From mboxrd@z Thu Jan  1 00:00:00 1970
Return-Path: <archer-return-2469-listarch-archer=sourceware.org@sourceware.org>
Received: (qmail 13132 invoked by alias); 26 Sep 2011 21:01:40 -0000
Mailing-List: contact archer-help@sourceware.org; run by ezmlm
Sender: <archer@sourceware.org>
Precedence: bulk
List-Post: <mailto:archer@sourceware.org>
List-Help: <mailto:archer-help@sourceware.org>
List-Subscribe: <mailto:archer-subscribe@sourceware.org>
List-Id: <archer.sourceware.org>
Received: (qmail 13123 invoked by uid 22791); 26 Sep 2011 21:01:39 -0000
X-SWARE-Spam-Status: No, hits=-2.2 required=5.0
	tests=AWL,BAYES_00,DKIM_SIGNED,DKIM_VALID,FREEMAIL_FROM,RCVD_IN_DNSWL_LOW
X-Spam-Check-By: sourceware.org
MIME-Version: 1.0
In-Reply-To: <BANLkTi=r43A6tKmHnK1sF3ya80xBPU+a9edzdN09mGUk8vGf+A@mail.gmail.com>
References: <m3tybb7zjz.fsf@fleche.redhat.com>
	<BANLkTimpvfyY4hWO_WGxtpXqf8sLiQX6YwfX4fhyJ5Lz8nb3Qw@mail.gmail.com>
	<m339isxv1s.fsf@fleche.redhat.com>
	<BANLkTi=r43A6tKmHnK1sF3ya80xBPU+a9edzdN09mGUk8vGf+A@mail.gmail.com>
Date: Mon, 26 Sep 2011 21:01:00 -0000
Message-ID: <CAHgb+0kzjTsn3VU1K0KWzeED9PY-f78Apq5-PypT=Og7nEftRA@mail.gmail.com>
Subject: Re: C++ draft
From: Jim Blandy <jimb@red-bean.com>
To: Tom Tromey <tromey@redhat.com>
Cc: Project Archer <archer@sourceware.org>
Content-Type: text/plain; charset=ISO-8859-1
X-SW-Source: 2011-q3/txt/msg00007.txt.bz2

I came across this thread, and thought I might bring up Mozilla's
experience converting our JavaScript engine to C++. (It seems like
this discussion hasn't moved over to the gdb mailing list, so I'm
sending this here.)

C++'s richer type system is wonderful. We try to get strict typing
everywhere we can, and it has helped a lot. Legibility is way up since
I started at Mozilla, in 2008, just before we switched.

Contrary to your plan, we did *not* use C++ exceptions, but stuck with
our primitive "false/NULL return value means error; please clean up
and propagate" system (we carry details about the error in a structure
off to the side). It's actually a lot of work to transition C code to
being robust in the presence of exceptions. Pretty much every place
you call malloc/realloc needs to use some kind of automatic clean-up
facility like std::auto_ptr, unless you're positive nobody will ever
add a call to a function that might throw an exception before that
malloc'd storage is freed, or linked into whatever data structure it's
destined for, or the like. The essential problem is that the old C
code, by explicitly propagating the errors, effectively makes a big,
visible distinction between calls that might throw, and calls that
won't. All the control flow is explicit. When you switch to
exceptions, that distinction goes away: any call could potentially
leave the scope, and every pointer that's live across that call must
be prepared for the possibility.

We do use RAII a lot, though; that works great, and is a big win, even
when the code propagates errors explicitly. Constructors and
destructors are extremely helpful for all sorts of things.

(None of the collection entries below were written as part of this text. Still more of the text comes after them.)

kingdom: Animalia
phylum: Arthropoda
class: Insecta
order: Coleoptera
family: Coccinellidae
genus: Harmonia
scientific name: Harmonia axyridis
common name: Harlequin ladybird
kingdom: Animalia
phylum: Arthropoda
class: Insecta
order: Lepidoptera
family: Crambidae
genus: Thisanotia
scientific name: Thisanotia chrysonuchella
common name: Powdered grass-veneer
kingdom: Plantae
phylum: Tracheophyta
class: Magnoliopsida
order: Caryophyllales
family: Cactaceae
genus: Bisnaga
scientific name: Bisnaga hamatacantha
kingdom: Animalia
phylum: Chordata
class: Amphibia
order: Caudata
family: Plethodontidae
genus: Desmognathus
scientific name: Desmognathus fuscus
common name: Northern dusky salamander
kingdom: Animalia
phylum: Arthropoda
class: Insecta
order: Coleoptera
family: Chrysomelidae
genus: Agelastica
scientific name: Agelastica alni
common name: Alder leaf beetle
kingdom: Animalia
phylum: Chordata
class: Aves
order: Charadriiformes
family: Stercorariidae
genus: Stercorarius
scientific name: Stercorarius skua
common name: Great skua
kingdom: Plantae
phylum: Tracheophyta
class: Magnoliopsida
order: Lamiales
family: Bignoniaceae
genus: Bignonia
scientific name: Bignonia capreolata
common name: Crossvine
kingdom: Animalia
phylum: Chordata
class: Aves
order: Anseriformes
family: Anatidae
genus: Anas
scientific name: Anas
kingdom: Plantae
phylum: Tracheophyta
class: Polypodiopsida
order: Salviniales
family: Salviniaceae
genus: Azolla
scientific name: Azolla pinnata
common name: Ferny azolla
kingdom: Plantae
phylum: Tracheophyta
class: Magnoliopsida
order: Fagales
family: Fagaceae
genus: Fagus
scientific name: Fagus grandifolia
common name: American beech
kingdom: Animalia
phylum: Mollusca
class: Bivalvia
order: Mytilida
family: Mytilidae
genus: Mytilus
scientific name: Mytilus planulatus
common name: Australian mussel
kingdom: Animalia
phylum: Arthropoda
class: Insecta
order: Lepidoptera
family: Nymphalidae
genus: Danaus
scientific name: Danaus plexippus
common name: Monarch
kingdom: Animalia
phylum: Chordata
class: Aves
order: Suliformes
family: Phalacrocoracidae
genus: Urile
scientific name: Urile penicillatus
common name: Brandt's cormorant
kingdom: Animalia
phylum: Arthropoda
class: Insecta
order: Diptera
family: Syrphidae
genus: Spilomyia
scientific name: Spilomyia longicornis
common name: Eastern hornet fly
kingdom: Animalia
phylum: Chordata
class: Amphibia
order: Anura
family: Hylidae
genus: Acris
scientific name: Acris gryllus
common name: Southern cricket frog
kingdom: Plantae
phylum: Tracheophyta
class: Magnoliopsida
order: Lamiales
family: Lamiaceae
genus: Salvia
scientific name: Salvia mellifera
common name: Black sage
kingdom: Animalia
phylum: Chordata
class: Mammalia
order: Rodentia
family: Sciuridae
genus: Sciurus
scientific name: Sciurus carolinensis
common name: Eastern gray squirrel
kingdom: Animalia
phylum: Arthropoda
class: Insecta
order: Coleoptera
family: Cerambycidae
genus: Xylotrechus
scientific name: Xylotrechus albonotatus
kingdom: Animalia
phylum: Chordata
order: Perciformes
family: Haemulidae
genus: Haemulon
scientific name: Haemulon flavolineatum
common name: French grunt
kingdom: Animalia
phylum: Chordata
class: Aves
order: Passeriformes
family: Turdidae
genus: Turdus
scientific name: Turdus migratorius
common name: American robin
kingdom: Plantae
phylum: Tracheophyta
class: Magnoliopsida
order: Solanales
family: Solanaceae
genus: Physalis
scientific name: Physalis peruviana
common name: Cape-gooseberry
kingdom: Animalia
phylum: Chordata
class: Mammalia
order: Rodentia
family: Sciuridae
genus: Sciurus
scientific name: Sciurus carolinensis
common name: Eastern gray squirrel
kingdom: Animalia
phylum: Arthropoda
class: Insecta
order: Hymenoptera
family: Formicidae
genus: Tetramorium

One thing that surprised me is that we have a lot of little classes
that are only used for local variables, never allocated on the heap.
We use them to abstract out common patterns of code that occur *within
functions*. Because inlining is trustworthy in G++, the generated code
doesn't change much, but it's much more legible.